Victory Garden (novel) - Politics in Victory Garden

Politics in Victory Garden

According to David Ciccoricco, "Although some early critics were quick to see Victory Garden as rooted in a leftist political ideology, Moulthrop's narrative is not unequivocally leftist. Its political orientation in a sense mirrors its material structure, for neither sits on a stable axis. In fact, Moulthrop is more interested in questioning how a palette of information technologies contributes to - or, for those who adopt the strong reading, determines - the formation of political ideologies. In addition to popular forms of information dissemination, this palette would include hypertext technology, which reflexively questions its own role in disseminating information as the narrative of Victory Garden progresses.
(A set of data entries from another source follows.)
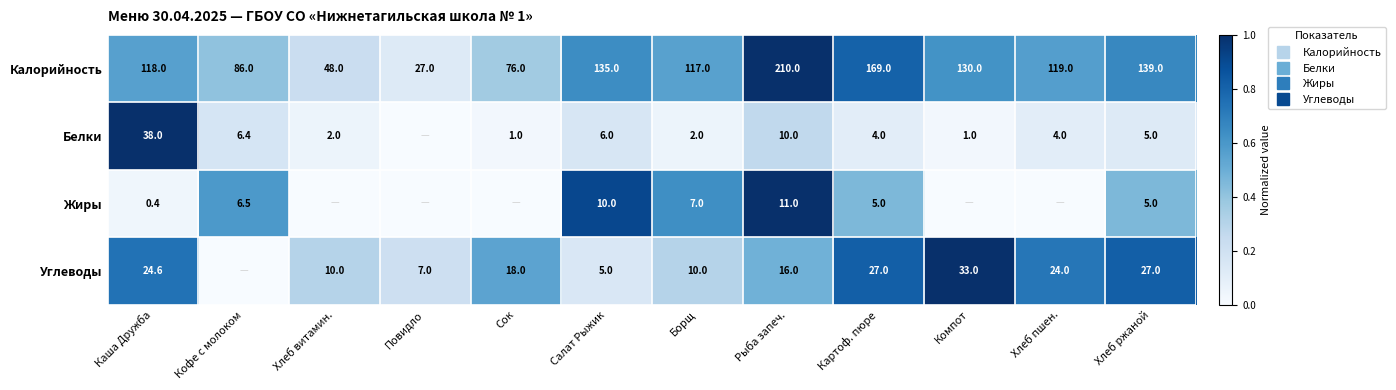

How many categories are shown in the chart?

12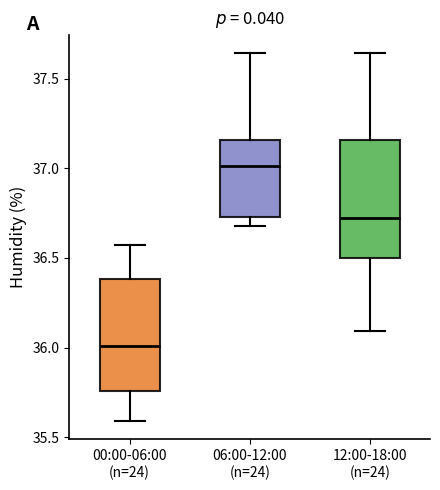

Which box's median line is the lowest?

00:00-06:00 (n=24)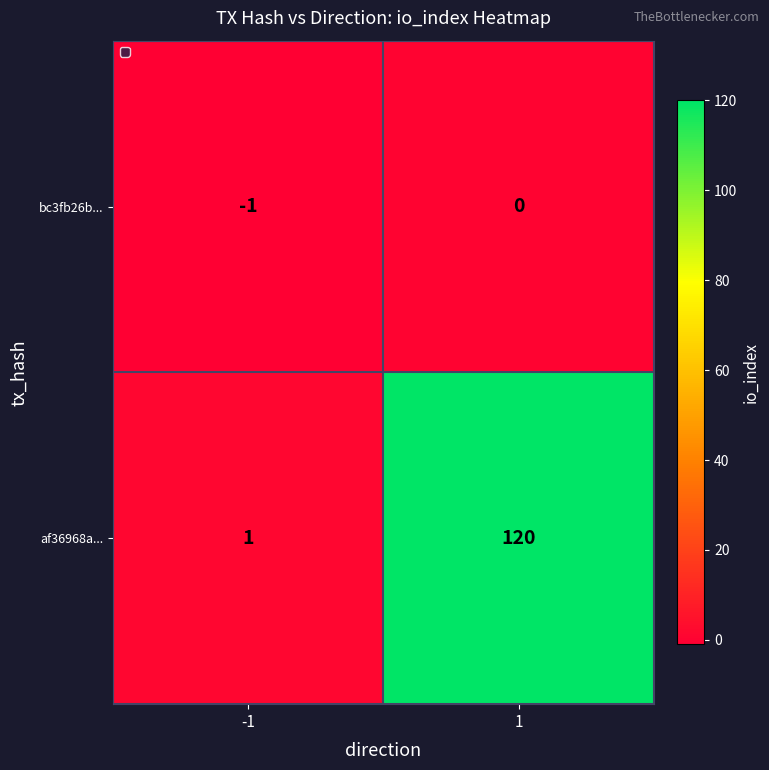

What is the difference between the af36968a... values at 1 and -1?

119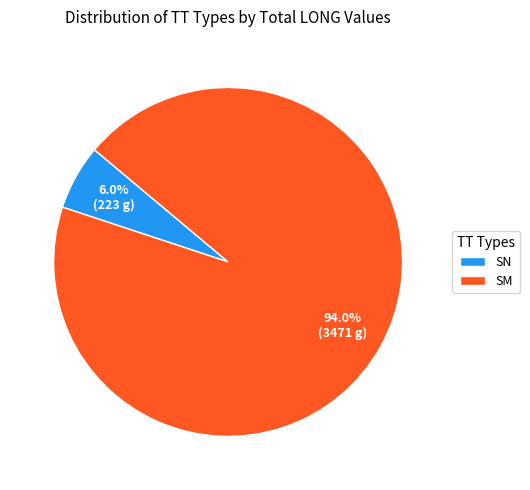

What is the largest slice in the pie chart?

SM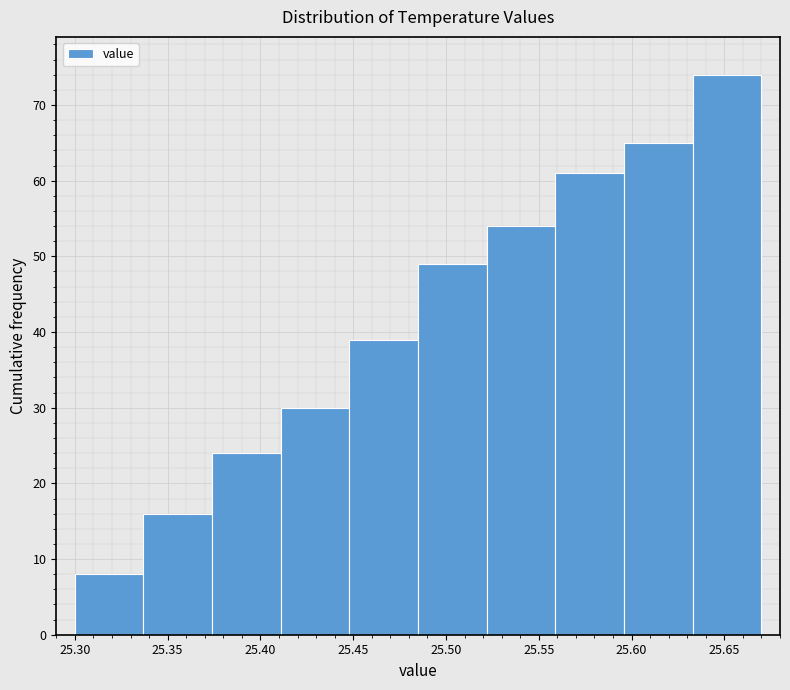

Reading left to right, transcribe this chart: for each bar, give the range it covers on the x-axis and its height. Neither the bar edges nor the heights are printed on the chart, so give them approximately, as read against the axes.

25.300 to 25.337: 8
25.337 to 25.374: 16
25.374 to 25.411: 24
25.411 to 25.448: 30
25.448 to 25.485: 39
25.485 to 25.522: 49
25.522 to 25.559: 54
25.559 to 25.596: 61
25.596 to 25.633: 65
25.633 to 25.670: 74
Citing Sven Birkerts' observation that attitudes toward information technologies do not map neatly onto the familiar liberal/conservative axis, Moulthrop writes:

Newt Gingrich and Timothy Leary have both been advocates of the Internet... I am interested less in old ideological positions than in those now emerging, which may be defined more by attitudes toward information and interpretive authority than by traditional political concerns. (Moulthrop 1997, 674 n4)

The politics of Victory Garden, much like its plot, do not harbor foregone conclusions. In a 1994 interview, Moulthrop says it 'is a story about war and the futility of war, and about its nobility at the same time' (Dunn 1994)."